Luis Carlos Álvarez
- Country (sports): Mexico
- Born: 3 September 2004 (age 22) Mexico City, Mexico
- Height: 1.75 m (5 ft 9 in)
- Plays: Right-handed (two-handed backhand)
- College: Oklahoma
- Coach: Diego Marañon
- Prize money: US $60,027

Singles
- Career record: 2–2 (at ATP Tour level, Grand Slam level, and in Davis Cup)
- Career titles: 0
- Highest ranking: No. 533 (29 September 2025)
- Current ranking: No. 762 (21 September 2026)

Doubles
- Career record: 1–2 (at ATP Tour level, Grand Slam level, and in Davis Cup)
- Career titles: 0
- Highest ranking: No. 412 (21 September 2026)
- Current ranking: No. 412 (21 September 2026)

= Luis Carlos Álvarez =

Mexican tennis player (born 2004)

Luis Carlos Álvarez Valdés (born 3 September 2004) is a Mexican tennis player.

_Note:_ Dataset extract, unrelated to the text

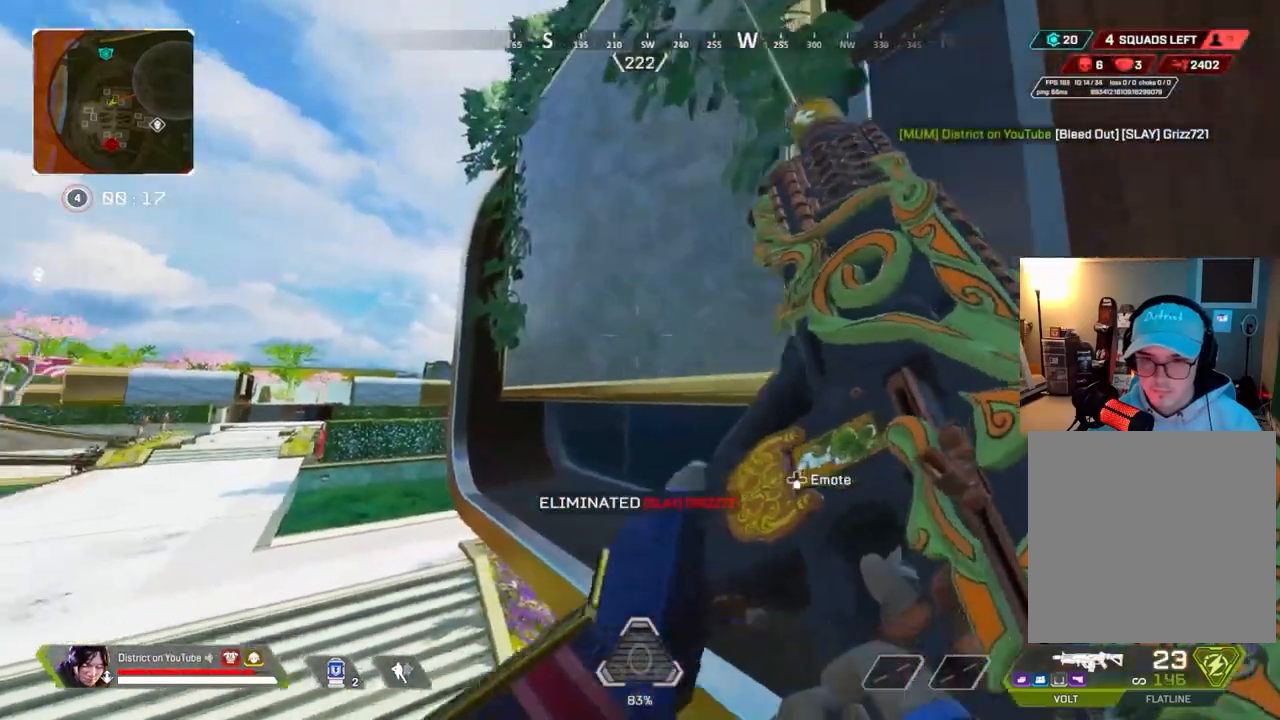
{"buttons": [], "left_stick": "up", "right_stick": "center", "events": [[17, "A", "down"], [17, "R3", "down"], [33, "left_stick", "up"], [50, "right_stick", "right"], [83, "L3", "down"], [117, "R3", "up"], [150, "A", "up"], [167, "L3", "up"], [167, "right_stick", "center"]]}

He has a career high ATP singles ranking of world No. 533 achieved on 29 September 2025 and a career high ATP doubles ranking of No. 412 achieved on 21 September 2026.

Álvarez plays college tennis at Oklahoma.

He also represents Mexico at the Davis Cup, where he has a win-loss record of 1–0.

==Career==
Álvarez made his ATP main draw debut after receiving a wildcard for the singles qualifying draw and for the doubles main draw of the 2023 Los Cabos Open. He won his first qualification singles match defeating Brazil's Eduardo Ribeiro but lost the second match in three close sets 7–5, 5–7, 6–4.

Álvarez made his singles debut in the main draw of the 2025 Los Cabos Open. This marked the first time in the nine editions of the tournament in Los Cabos there were four Mexicans in the singles main draw.
He defeated James McCabe in the first round to record his first ATP win outside of the Davis Cup.